Tasks to perform:
1 – For each statement below, decide whether it agrees with the article about Beto O’Rourke's return to Keene State College, and answer yes or no with the words from the article that settle it: (a) O’Rourke first came to Keene State in March. (b) The crowd at his return visit was larger than the one six months earlier. (c) O’Rourke has stopped visiting New Hampshire.
2 – Rewrite the part of the article on Beto O’Rourke below from "That joke was" up to and including "Sen. Ted Cruz.", putting "overhauls" in place of "reboots".
3 – Name every U.S. state mentioned in the article below about Beto O’Rourke.

=== Exercise passage ===

Beto O’Rourke was back at Keene State College, but the large crowd that flocked to see him six months ago was not.
Far removed from the whirlwind opening days of his presidential campaign, the former Texas congressman faced a far smaller, quieter gathering. An attempted “Beto! Beto!” chant fizzled and when an elderly voter declared that O’Rourke was “so clear and consistent on what the world needs,” the candidate responded, “Could you travel with us to every campaign stop and say what you just said?”
That joke was prophetic since O’Rourke has already undertaken two major campaign reboots since first coming to Keene State in March — and his latest is built on a national approach to running for president that makes a third visit to the New Hampshire campus seem unlikely. Looking to recapture the early enthusiasm surrounding his candidacy, O’Rourke is pursuing the go-anywhere, freewheeling style that made him a Democratic star last year while nearly upsetting Sen. Ted Cruz.
After a mass shooting last month in his hometown of El Paso, O’Rourke has again remade his White House bid, this time around decrying what he calls President Donald Trump’s racism and sympathy for white supremacy, as well as combating gun violence. He’s still visiting Iowa, New Hampshire, Nevada and South Carolina, which kick off the presidential contest. But he’s also turned up at places like an Arkansas gun show, where he debated banning assault weapons with self-described conservatives.

=== Available data ===

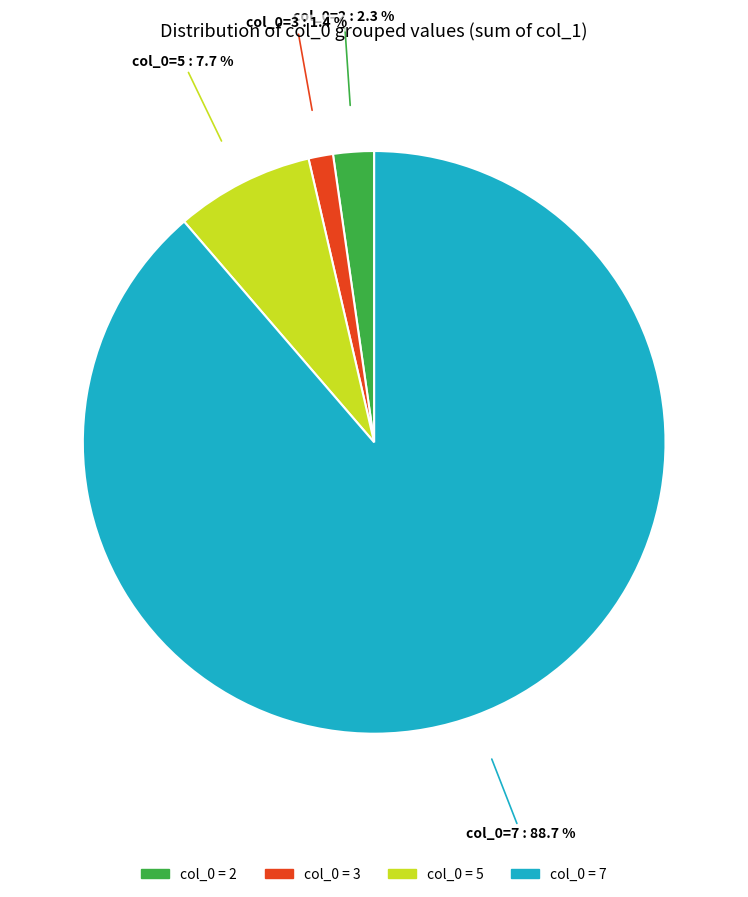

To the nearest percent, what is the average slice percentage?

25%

===

Solutions per task:
1 –
(a) Yes: "since first coming to Keene State in March"
(b) No: "faced a far smaller, quieter gathering"
(c) No: "He’s still visiting Iowa, New Hampshire, Nevada and South Carolina"

2 –
That joke was prophetic since O’Rourke has already undertaken two major campaign overhauls since first coming to Keene State in March — and his latest is built on a national approach to running for president that makes a third visit to the New Hampshire campus seem unlikely. Looking to recapture the early enthusiasm surrounding his candidacy, O’Rourke is pursuing the go-anywhere, freewheeling style that made him a Democratic star last year while nearly upsetting Sen. Ted Cruz.

3 – Texas, New Hampshire, Iowa, Nevada, South Carolina, Arkansas